Response to the Wishing Washing Line
The response we’ve had from members of the public, not just in response to the individual wishes but to the Wishing Washing Line concept, is extraordinary.
"This is brilliant." "We love it!" "Can we have it in our area?"
Care Homes, residents and their families are also very positive, although not all are willing or able to post on Social Media. One Care Home recently wrote to the Charity:
On behalf of everyone at Lime Court we would like to thank everyone at FaNs for arranging the ‘Wishing Washing Line’ Wishes for our residents. It has had such a positive effect on our residents’ wellbeing having their wishes granted.
It has been so nice also to have members of the community coming into the home to see our residents. We have had lots of pet visits and also people coming into chat with our residents.
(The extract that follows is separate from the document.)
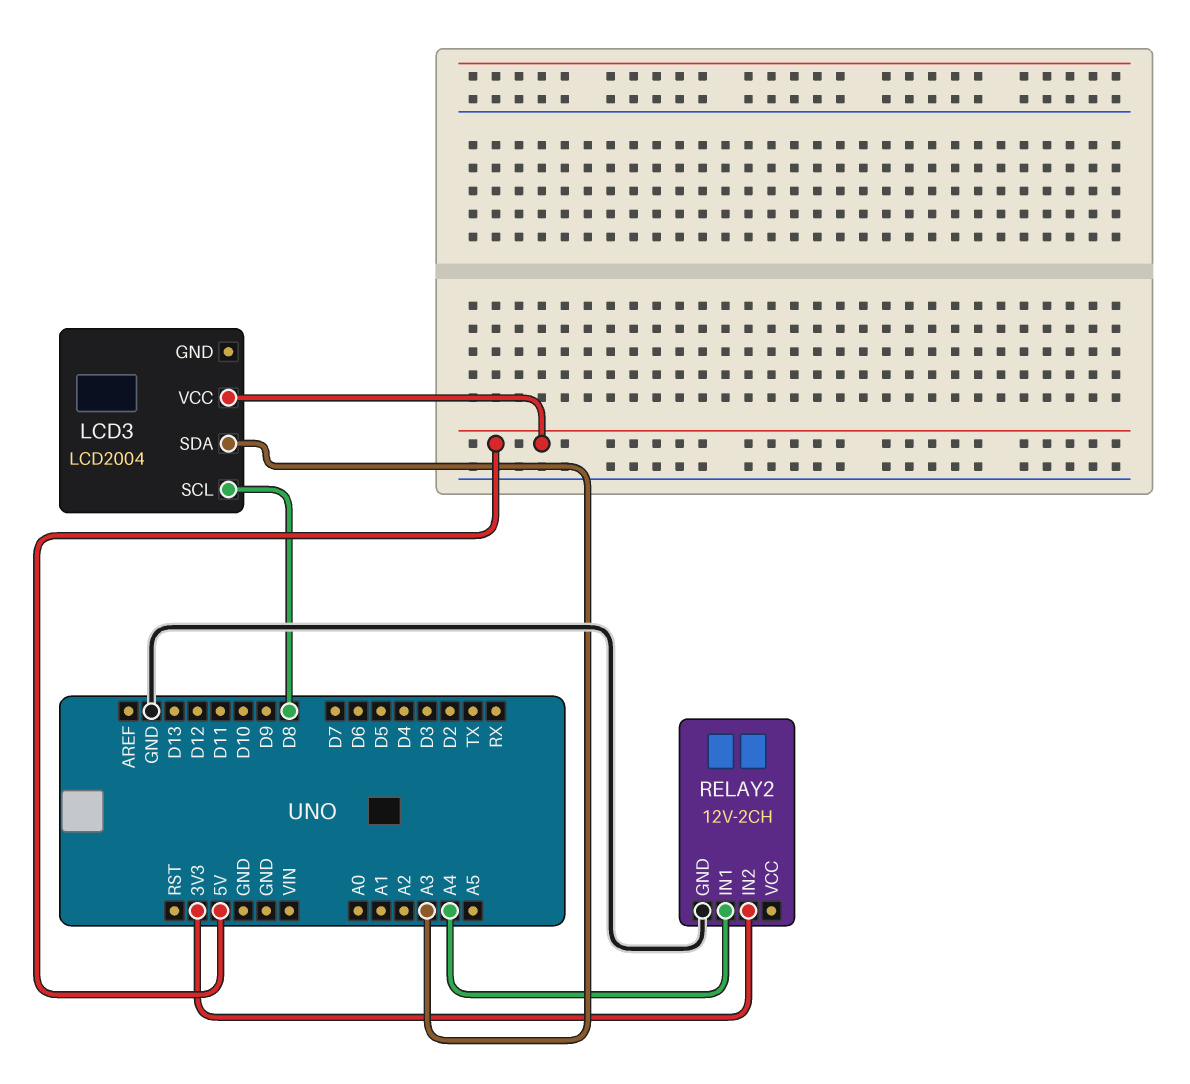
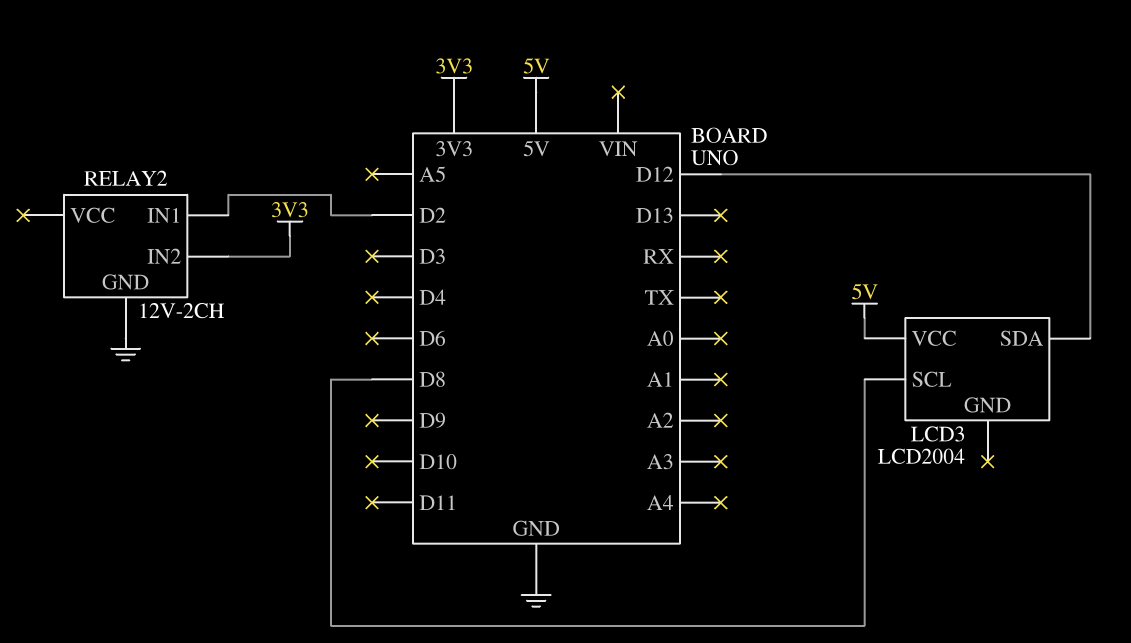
LCD3 pin SDA: A3 -> D12
RELAY2 pin IN1: A4 -> D2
One lady kindly visited to chat with one of our residents who was in the RAF and spent the afternoon looking through photos and chatting about her memories, it was so lovely to see. We have had lots of visitors who have come in to grant wishes wanting to return to the home on a regular basis, which is really lovely. We have lots of wishes that are going to be granted in the next few months which will include sea shanty singers, Scottish dancing and an origami display to name a few.
We would like send a big thank you to everyone who has granted our resident wishes so far, and look forward to all the future ones being fulfilled.Sarah Meachen, Lifestyle Co-ordinator, Lime Court
Tony Lee remains excited by the WWL and his enthusiasm is infectious!
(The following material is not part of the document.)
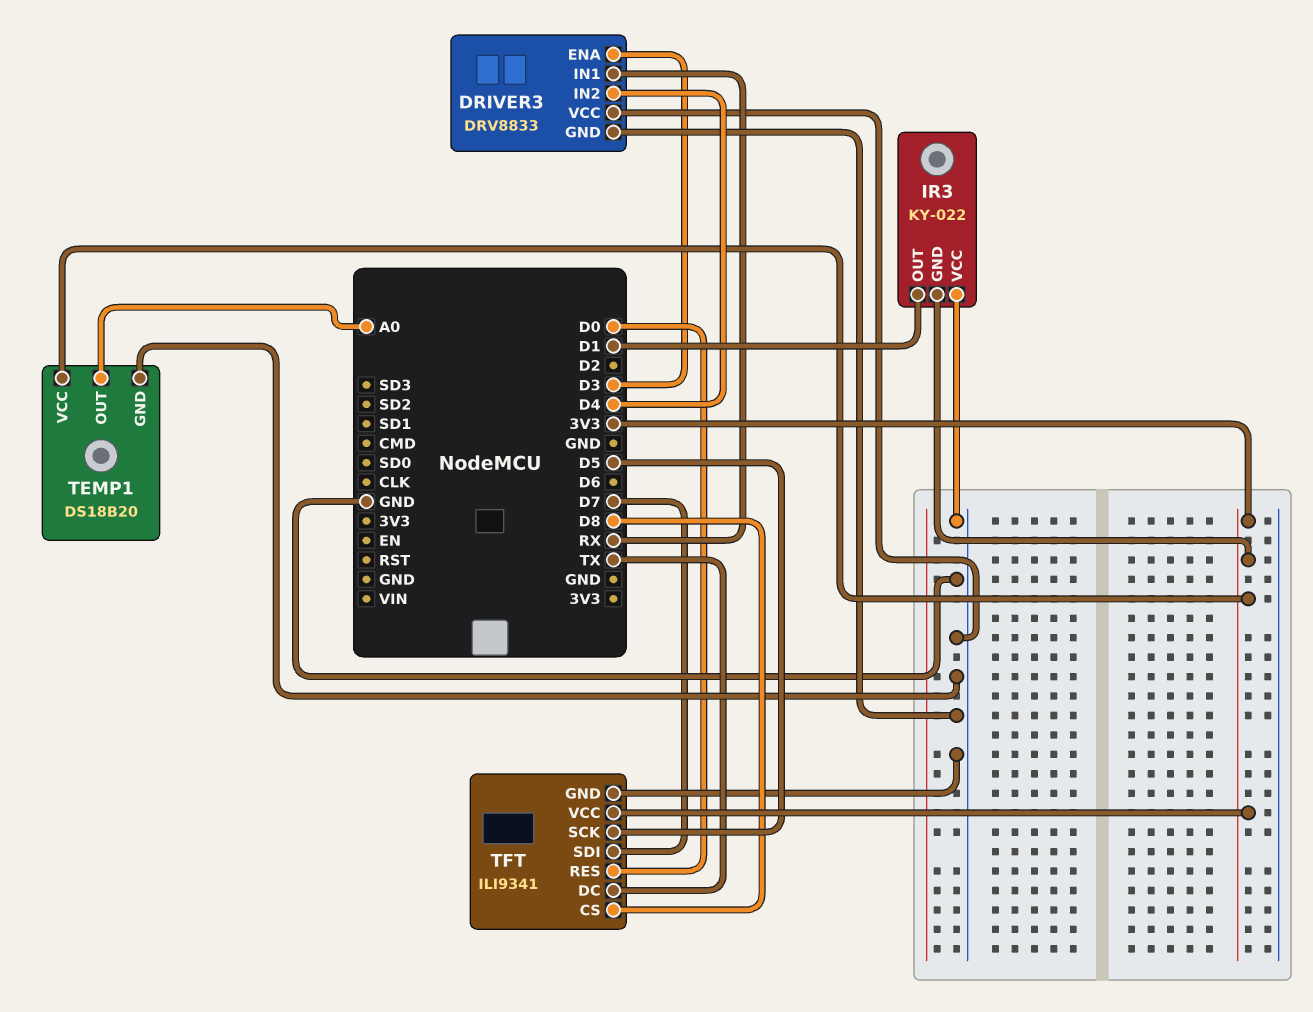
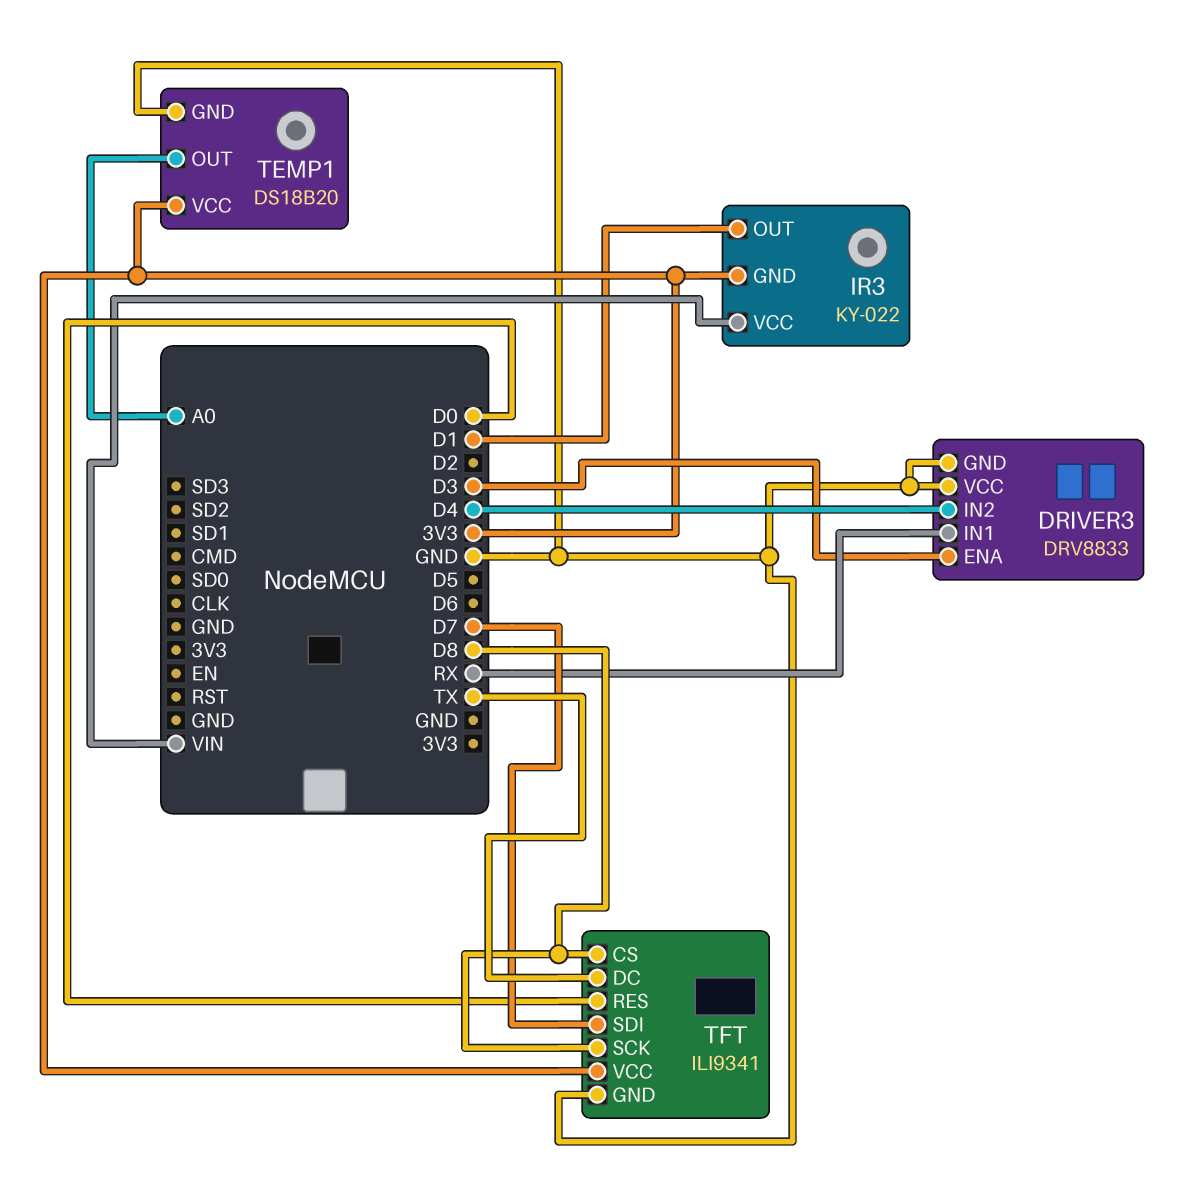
IR3 pin VCC: GND -> VIN
TFT pin SCK: D5 -> D8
"The Wishing Washing Line is, without doubt, the most successful thing I have ever been involved with. It brings joy and happiness to so many people, not just the residents - and that’s the thing to remember. It’s also about members of the community who get involved, and the Care Homes too. The Activity staff and managers can raise the Home’s profile and evidence their work with the community as part of their Care Quality Commission inspections and show the photographic evidence, show at the quotes, speak to the residents themselves and ask them ‘How does this make you feel when Alfred comes every second Thursday and plays chess with you ?
I certainly feel the WWL has made massive differences to certain resident’s lives and that was all we could have ever hoped to achieve! “
Want to know more, or to tell us about your Wishing Washing Line experience?
We encourage feedback from both FaNs about their volunteering experience and Care Homes regarding the resident’s experiences. Please tag us @fansnetworkessex if you are posting on your own social media pages, but please ensure you have obtained the resident's permission first! We can share feedback and stories you send us by posting on our Facebook Page and more selectively on our website. This really does encourage others to participate. Our ‘Fans Network’ now has over 2000 people to respond to and share digital requests and is a really powerful resource which enables us to have a wide reach with a limited resource.
We believe there are about 12 WWLs within Essex, but many spring up in local areas and have become embedded in local communities. There are also a number of WWLs which have been set up around the country. We have shared this concept and 'How to set up a FaNs Wishing Washing Line' as well as learning from our experience of it. This sharing is national, via Care Home FaNs and in response to requests from other charitable organisations and Councils. We have even helped set up a Wishing Washing Line in China!